_Selección_

El que España también anduviera sus propios caminos en el aspecto social es algo que se evidencia ya en el primer testimonio conservado de la literatura española, El Poema del Cid, que escrito hacia 1140 y dentro del marco de las relaciones sociales de ese entonces, trataba hechos históricos que se remontaban seis décadas atrás; en la España del siglo XII no se había alcanzado aún, como en el caso de Francia, el desarrollo de un estado feudal. La sociedad española de este tiempo estaba constituida por tres diferentes estratos: los nobles, aristocracia que a su vez podía ser dividida en tres subclases, los libres y behetrías, que podían colocarse bajo la protección bien de la iglesia o bien de algún noble a cambio de una determinada contraprestación, y finalmente los siervos quienes originariamente fueron vendidos como esclavos pero ya hacia fines del siglo XII

y principios del XIII no pertenecían a ningún señor sino que estaban unidos a la tierra que ellos mismos trabajaban, habiéndose igualado al estatus de los libres con ciertas restricciones. La mayor parte de la población estaba compuesta por libres y behetrías que formaron comunidades independientes con entidad jurídica propia y que se agruparon en el siglo XII en las cortes (asambleas).

_Líneas de datos_
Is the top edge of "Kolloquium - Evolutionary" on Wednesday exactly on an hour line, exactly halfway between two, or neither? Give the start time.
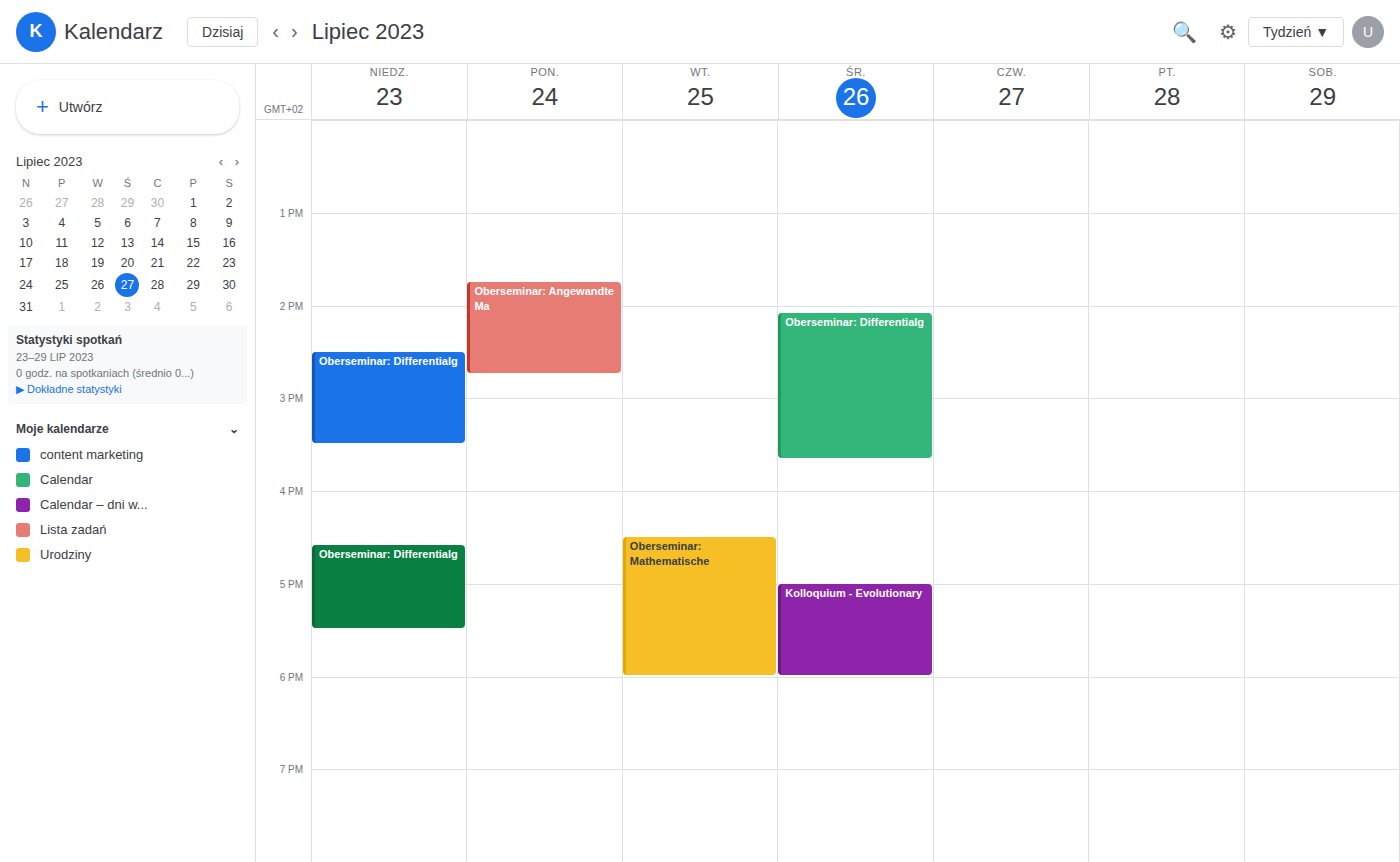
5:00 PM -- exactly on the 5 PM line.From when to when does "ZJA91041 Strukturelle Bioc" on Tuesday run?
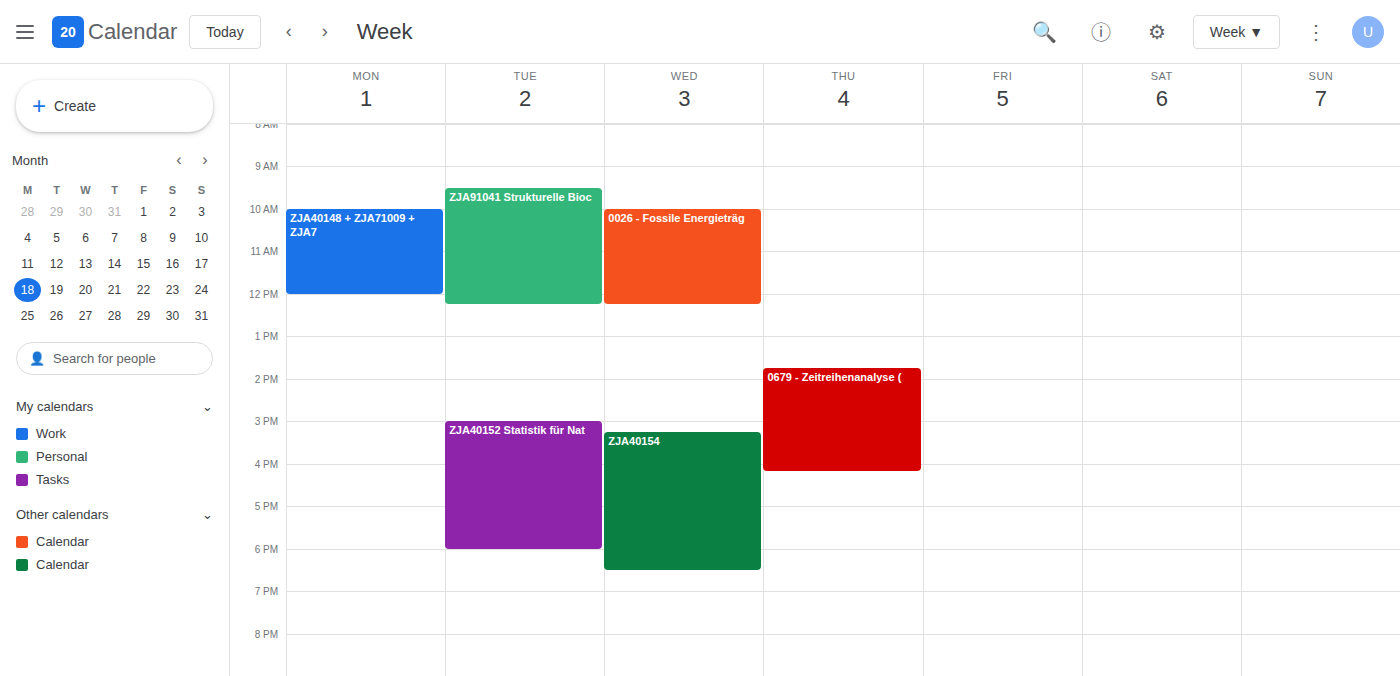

_Detalles de tarea_
Prolonga el texto sobre la sociedad española del siglo XII desde donde termina. El listado no interviene en esto.

_La respuesta_
Esta estructura no le permitía al señor feudal mucha libertad de movimiento. Sus anhelos de poder fueron refrenados por la mano fuerte del rey y él mismo estaba obligado a severa obediencia. Sólo tres siglos más tarde recuperaría España el desarrollo social y espiritual que ya había llevado al resto de Europa hasta el umbral de la modernidad que había sufrido un retraso en España ante todo por la osificación de la estructura sociopolítica, lo cual a su vez fue una consecuencia del prolongado levantamiento contra el dominio de los árabes que trajo consigo, no sólo lucha y aislamiento frente al enemigo, sino también una apropiación de sus formas de vida y de su cultura. Además del rico tesoro en palabras y conceptos de todas las áreas de la ciencia, de algunas formas literarias como el zéjel, cuya composición métrica utilizan los cancioneros, y además de determinados motivos amorosos de la poesía popular, también es de origen árabe la concepción de la religión como una fuerza espiritual que atraviesa imperiosa la vida entera y para la que toda guerra significa una guerra «santa». Con esta manera de pensar, la piedad, el fervor y la firmeza de la fe cristiana habían de degenerar en fanatismo, odio confesional y rígida intolerancia contra todo lo foráneo, haciéndose idénticos del mismo modo fe y política y ortodoxia y nacionalismo. De acuerdo a todo esto, también la empresa política y económica de una conquista de la recién descubierta América será concebida como una tarea eminentemente religiosa. En el año del descubrimiento (1492) redacta el humanista Antonio de Nebrija (1444-1532) una gramática científica del español (Arte de la lengua castellana), la primera, y explica en el prólogo expresamente como objetivo: la difusión de un idioma imperial como símbolo de autoafirmación nacional y como un medio indispensable de cristianización del Nuevo Mundo que Nebrija ya presupone.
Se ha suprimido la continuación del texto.